Suppose I have a discrete matrix-valued random variable $X$, that is, I have defined a set of fixed matrices $\{Y_i\}_{i=1}^n$, and the random variable $X = Y_i$ with probability $\frac{1}{n}$. Is there any coherent theory for investigating the expectation and variance of this r.v. $X$?
It seems that a reasonable(?) definition of $\mathbb{E}[X]$ is
\begin{align*}
\mathbb{E}[X] = \frac{1}{n} \sum_{i}^n Y_i
\end{align*}
which produces a matrix as the expectation. But I have no idea how the variance should be interpreted. Should the usual definition be used?
\begin{align*}
Var(X) = \mathbb{E}[(X-\mathbb{E}[X])^2] = \frac{1}{n}\sum_{i=1}^n (X – \mathbb{E}[X])^2
\end{align*}
What does the squared even mean in this case?
Searching produces a lot of literature of the statistics of random matrices whose individual entries are random variables, not I was not able to find anything on the situation outlined above.
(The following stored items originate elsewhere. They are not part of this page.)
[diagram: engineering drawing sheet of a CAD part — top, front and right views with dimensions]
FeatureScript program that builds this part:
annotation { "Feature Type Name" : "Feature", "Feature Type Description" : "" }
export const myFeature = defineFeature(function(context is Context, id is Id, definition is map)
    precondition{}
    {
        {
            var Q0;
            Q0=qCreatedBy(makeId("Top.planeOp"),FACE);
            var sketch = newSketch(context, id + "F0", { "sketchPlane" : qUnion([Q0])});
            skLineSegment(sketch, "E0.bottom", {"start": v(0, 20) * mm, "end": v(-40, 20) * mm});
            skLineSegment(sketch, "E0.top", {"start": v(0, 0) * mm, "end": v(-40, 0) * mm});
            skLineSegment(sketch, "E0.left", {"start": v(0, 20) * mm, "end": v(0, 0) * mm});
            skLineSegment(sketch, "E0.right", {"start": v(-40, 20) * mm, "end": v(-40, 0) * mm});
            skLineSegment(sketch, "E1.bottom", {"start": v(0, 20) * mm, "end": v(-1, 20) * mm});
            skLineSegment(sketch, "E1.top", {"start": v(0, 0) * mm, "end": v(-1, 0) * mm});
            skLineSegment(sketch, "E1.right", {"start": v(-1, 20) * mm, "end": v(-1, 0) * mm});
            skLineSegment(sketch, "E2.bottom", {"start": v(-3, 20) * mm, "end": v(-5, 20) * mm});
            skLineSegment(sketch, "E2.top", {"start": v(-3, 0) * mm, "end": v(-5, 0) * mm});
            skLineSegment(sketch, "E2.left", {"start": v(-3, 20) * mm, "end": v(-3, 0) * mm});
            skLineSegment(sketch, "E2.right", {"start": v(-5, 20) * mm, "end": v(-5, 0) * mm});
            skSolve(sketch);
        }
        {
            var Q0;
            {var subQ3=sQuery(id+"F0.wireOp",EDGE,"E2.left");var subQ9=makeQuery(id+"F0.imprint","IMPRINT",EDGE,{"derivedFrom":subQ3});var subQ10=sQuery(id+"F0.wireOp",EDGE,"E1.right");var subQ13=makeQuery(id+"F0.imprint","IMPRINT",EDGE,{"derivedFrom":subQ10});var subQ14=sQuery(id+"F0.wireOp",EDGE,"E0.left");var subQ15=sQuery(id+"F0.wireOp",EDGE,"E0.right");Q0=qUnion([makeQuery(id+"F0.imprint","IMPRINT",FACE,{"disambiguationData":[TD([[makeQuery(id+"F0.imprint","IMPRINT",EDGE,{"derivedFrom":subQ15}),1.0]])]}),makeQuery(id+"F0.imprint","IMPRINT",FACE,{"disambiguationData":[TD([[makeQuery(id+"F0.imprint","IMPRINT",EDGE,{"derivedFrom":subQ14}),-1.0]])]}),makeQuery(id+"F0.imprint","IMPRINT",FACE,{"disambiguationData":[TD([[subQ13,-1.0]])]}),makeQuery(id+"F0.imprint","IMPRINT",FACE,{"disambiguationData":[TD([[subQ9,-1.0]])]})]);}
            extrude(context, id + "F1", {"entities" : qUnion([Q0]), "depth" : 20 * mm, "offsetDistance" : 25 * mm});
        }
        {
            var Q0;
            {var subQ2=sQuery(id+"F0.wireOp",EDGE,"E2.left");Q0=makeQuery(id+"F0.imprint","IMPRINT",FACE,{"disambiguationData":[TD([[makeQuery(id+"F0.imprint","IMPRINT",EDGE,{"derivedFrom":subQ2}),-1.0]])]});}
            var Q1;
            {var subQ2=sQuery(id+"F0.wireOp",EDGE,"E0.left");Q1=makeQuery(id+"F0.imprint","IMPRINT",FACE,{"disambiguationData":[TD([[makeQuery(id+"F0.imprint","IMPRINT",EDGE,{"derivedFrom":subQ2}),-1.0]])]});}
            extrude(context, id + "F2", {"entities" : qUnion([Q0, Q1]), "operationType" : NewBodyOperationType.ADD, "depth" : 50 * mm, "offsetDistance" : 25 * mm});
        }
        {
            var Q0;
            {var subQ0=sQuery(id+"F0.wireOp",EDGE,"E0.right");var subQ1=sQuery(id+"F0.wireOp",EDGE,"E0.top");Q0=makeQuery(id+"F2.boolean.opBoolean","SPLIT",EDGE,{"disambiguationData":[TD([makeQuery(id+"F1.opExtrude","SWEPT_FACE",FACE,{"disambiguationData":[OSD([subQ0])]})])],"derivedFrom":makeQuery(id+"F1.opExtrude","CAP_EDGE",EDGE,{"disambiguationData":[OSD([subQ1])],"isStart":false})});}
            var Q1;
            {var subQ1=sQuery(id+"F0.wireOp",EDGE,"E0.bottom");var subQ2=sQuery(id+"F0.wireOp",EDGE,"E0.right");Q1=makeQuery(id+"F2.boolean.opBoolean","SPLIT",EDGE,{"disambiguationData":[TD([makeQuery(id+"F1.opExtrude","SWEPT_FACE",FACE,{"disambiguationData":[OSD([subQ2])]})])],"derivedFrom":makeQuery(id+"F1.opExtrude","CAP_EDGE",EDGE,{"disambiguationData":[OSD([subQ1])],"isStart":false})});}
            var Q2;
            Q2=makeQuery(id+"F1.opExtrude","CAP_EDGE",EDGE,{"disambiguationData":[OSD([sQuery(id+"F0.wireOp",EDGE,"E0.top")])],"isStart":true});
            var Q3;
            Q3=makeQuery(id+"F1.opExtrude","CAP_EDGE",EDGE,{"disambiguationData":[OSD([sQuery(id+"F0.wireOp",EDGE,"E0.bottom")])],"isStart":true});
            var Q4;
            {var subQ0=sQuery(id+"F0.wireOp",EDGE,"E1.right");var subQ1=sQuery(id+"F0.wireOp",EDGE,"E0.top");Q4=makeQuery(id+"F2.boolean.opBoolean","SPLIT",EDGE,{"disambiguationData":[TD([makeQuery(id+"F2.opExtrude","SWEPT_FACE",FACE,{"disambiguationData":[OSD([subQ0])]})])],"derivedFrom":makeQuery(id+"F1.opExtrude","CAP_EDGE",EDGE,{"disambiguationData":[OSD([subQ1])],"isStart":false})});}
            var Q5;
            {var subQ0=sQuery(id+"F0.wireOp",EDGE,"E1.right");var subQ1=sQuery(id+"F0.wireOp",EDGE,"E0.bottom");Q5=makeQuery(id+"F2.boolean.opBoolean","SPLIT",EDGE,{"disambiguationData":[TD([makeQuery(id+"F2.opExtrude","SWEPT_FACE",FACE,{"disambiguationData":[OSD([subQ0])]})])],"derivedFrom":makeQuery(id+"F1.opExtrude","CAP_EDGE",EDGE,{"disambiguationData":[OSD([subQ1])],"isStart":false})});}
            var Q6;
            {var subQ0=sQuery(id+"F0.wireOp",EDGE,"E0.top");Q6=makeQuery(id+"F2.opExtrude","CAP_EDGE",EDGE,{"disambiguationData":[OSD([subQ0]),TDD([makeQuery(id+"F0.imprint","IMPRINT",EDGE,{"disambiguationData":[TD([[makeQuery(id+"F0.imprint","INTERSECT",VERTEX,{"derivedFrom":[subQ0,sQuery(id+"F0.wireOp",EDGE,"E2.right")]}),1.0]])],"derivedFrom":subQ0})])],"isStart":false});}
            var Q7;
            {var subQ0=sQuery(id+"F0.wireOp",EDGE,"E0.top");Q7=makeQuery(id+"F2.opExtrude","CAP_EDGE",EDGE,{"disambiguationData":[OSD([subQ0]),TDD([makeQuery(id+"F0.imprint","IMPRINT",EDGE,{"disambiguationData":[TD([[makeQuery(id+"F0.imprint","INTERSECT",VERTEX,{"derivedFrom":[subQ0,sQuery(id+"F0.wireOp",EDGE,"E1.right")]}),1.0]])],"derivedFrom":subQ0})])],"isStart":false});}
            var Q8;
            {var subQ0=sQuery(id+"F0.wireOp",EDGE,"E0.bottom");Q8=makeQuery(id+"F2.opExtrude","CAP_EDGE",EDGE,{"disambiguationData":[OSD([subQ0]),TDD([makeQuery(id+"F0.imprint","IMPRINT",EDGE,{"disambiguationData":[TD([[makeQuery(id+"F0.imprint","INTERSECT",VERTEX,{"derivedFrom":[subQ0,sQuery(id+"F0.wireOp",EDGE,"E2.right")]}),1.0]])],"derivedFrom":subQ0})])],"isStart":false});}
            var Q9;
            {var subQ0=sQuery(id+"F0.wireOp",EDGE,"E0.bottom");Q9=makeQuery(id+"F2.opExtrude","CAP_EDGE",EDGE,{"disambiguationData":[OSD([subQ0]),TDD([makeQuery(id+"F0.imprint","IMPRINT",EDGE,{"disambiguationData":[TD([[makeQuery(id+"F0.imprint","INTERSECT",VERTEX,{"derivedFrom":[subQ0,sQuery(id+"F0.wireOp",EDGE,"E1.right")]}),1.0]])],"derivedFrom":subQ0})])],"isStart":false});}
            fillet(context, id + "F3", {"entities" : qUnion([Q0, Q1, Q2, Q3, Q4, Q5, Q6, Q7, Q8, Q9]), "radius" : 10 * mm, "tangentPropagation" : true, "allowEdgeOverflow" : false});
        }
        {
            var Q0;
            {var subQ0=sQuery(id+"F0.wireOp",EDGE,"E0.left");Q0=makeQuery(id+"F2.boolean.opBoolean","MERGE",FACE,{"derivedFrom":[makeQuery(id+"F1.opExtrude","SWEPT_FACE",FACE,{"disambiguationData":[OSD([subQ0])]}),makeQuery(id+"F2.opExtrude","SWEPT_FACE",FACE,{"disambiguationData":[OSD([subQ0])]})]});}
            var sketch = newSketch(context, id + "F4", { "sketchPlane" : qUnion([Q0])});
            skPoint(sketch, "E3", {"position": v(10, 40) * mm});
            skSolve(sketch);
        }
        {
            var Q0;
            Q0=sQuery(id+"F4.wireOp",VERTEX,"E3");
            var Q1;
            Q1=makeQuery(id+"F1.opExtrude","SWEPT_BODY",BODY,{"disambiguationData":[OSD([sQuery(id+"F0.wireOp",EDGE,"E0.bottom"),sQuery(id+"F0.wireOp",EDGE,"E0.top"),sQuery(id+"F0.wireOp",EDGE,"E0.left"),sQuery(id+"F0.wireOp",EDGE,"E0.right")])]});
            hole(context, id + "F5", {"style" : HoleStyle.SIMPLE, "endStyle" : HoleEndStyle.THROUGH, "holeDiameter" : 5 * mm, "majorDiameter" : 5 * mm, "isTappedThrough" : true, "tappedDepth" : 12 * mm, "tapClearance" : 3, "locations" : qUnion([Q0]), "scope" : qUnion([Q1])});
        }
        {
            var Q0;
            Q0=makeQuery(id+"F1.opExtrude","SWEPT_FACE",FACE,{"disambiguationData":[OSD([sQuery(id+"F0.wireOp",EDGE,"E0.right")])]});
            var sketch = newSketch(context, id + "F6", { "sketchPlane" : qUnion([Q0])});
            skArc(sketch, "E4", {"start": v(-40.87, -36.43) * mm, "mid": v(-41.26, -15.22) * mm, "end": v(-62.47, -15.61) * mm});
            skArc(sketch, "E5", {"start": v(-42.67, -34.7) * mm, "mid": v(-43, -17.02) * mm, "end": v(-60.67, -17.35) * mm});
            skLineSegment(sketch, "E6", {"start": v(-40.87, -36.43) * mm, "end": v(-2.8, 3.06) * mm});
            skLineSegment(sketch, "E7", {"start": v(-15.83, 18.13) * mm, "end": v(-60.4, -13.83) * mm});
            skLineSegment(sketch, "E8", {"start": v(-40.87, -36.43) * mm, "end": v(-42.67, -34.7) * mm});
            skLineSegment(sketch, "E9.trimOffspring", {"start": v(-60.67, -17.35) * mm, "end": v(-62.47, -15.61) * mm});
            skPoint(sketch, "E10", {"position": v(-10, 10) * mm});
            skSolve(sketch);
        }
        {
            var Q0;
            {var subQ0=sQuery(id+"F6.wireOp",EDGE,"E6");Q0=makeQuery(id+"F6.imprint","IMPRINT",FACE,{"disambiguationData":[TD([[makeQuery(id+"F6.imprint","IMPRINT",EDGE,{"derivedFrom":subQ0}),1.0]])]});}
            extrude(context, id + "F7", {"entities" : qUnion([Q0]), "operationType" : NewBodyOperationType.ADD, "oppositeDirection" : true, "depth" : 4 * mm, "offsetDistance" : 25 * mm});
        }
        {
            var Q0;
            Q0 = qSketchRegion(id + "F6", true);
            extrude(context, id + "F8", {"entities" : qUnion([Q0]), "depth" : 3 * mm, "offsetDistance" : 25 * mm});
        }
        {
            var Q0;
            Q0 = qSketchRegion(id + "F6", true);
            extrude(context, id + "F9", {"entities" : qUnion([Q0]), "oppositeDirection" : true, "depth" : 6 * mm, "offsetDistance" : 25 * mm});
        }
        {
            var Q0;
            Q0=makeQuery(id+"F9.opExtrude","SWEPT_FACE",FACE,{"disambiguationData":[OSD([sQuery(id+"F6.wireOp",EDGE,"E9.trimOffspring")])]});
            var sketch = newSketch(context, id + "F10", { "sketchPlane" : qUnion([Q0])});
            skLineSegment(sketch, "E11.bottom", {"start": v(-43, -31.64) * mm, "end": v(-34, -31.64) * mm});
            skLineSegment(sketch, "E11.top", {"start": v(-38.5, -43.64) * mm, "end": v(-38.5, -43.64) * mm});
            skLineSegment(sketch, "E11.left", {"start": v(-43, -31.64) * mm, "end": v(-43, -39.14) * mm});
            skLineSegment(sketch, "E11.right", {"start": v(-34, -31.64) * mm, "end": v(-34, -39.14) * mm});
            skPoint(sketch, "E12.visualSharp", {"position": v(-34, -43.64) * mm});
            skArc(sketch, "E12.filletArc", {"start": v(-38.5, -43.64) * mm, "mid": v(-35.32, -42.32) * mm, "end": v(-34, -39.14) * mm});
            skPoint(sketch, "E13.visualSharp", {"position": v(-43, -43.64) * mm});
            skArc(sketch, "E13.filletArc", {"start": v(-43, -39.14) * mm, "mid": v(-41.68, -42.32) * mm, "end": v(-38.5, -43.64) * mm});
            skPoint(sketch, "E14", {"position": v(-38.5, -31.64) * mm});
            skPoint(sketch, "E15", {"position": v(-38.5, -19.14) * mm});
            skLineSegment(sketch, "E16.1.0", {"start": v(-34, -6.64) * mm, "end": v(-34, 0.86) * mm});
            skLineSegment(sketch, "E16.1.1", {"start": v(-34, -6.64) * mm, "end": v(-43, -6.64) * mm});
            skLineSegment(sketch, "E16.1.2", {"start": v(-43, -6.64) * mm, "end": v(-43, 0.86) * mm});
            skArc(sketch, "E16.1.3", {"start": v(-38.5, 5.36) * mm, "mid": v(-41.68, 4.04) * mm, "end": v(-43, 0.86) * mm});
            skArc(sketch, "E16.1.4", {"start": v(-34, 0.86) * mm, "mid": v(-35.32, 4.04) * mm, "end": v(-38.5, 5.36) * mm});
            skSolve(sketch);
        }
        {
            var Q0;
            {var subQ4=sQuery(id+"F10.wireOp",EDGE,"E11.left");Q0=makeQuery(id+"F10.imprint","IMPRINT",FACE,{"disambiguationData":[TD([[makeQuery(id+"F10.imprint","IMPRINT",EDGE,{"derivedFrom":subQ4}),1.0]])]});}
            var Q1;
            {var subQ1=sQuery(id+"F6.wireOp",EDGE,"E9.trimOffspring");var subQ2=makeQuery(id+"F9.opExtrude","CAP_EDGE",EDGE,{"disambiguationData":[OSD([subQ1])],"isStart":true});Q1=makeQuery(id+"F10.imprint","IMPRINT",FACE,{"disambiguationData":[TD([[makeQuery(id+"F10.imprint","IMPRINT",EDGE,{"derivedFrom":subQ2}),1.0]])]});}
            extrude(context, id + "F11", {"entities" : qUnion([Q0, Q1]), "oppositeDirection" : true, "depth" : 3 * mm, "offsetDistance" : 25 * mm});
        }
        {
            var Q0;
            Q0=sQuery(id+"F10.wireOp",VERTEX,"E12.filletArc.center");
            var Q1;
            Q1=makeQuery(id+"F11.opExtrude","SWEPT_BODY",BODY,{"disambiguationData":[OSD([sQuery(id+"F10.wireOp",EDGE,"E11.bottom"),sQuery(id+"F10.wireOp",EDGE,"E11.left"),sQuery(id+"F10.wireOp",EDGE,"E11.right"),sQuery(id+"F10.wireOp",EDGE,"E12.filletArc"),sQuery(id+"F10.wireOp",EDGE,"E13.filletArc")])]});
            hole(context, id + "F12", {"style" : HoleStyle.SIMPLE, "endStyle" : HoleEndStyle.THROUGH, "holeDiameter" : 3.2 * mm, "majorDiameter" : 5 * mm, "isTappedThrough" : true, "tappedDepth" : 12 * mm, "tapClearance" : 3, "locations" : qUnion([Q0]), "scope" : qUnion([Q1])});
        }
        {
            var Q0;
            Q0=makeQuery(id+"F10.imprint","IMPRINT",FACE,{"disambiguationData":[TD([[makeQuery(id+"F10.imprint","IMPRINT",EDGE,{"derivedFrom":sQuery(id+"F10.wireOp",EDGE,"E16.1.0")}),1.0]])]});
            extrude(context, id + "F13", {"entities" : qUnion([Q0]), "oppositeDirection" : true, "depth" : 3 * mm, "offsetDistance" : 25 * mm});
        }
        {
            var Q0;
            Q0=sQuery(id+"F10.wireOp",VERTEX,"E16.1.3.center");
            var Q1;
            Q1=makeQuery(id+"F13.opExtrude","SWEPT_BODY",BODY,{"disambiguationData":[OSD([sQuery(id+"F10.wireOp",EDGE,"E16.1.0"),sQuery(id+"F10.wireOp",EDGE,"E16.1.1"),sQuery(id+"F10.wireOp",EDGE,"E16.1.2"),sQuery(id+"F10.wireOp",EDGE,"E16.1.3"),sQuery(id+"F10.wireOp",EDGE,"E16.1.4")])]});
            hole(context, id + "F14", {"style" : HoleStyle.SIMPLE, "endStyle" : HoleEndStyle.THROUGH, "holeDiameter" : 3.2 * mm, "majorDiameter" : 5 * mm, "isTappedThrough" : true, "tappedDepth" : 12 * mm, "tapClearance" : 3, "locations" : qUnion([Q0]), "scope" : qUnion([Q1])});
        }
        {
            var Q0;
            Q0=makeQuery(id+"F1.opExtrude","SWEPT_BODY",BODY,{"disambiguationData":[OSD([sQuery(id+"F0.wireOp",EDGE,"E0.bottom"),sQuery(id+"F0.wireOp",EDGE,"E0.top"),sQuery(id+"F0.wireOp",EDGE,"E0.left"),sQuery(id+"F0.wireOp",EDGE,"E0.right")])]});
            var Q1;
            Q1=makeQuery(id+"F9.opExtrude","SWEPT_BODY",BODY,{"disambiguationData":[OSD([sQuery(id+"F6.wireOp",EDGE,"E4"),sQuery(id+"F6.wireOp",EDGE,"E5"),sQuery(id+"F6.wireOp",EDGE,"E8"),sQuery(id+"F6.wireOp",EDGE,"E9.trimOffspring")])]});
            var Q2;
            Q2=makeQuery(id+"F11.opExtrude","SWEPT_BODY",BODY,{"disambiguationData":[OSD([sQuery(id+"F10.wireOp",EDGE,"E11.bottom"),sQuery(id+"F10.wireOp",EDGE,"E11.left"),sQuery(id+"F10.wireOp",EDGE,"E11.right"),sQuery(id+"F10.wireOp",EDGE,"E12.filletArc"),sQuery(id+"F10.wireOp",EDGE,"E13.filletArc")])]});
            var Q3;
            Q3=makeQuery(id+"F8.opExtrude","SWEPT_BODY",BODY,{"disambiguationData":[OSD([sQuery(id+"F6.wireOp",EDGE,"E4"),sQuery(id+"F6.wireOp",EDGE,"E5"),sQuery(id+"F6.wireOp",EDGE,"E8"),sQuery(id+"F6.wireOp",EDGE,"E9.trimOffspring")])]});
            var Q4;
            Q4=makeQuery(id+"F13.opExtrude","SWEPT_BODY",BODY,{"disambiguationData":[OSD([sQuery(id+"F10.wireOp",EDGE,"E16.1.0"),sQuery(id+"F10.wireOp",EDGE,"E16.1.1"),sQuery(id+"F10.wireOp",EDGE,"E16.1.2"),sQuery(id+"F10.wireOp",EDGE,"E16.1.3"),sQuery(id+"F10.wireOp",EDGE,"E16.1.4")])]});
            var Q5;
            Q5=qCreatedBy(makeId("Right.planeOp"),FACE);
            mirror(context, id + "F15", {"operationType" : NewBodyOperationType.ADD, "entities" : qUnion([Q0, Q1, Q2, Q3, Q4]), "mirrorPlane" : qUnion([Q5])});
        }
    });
Any pointers will be greatly appreciated!
Best Answer
I'm giving you a quick answer because I'm lazy, but hope this helps you!
Treat the $m \times n$ matrix as a big vector of dimensions $mn$. So, treat, $X$ as a random vector $X: \Omega \to \mathbb{R}^{mn}$. Now, look the this wiki page: https://en.wikipedia.org/wiki/Multivariate_random_variable
In short, $E(X)$ will be a matrix of same dimensions so that $E(X)_{ij}:=E(X_{ij}) \in \mathbb{R}$. Now, following the wiki page, the covaraince of your random variable will be a $mn \times mn$ dimensional matrix.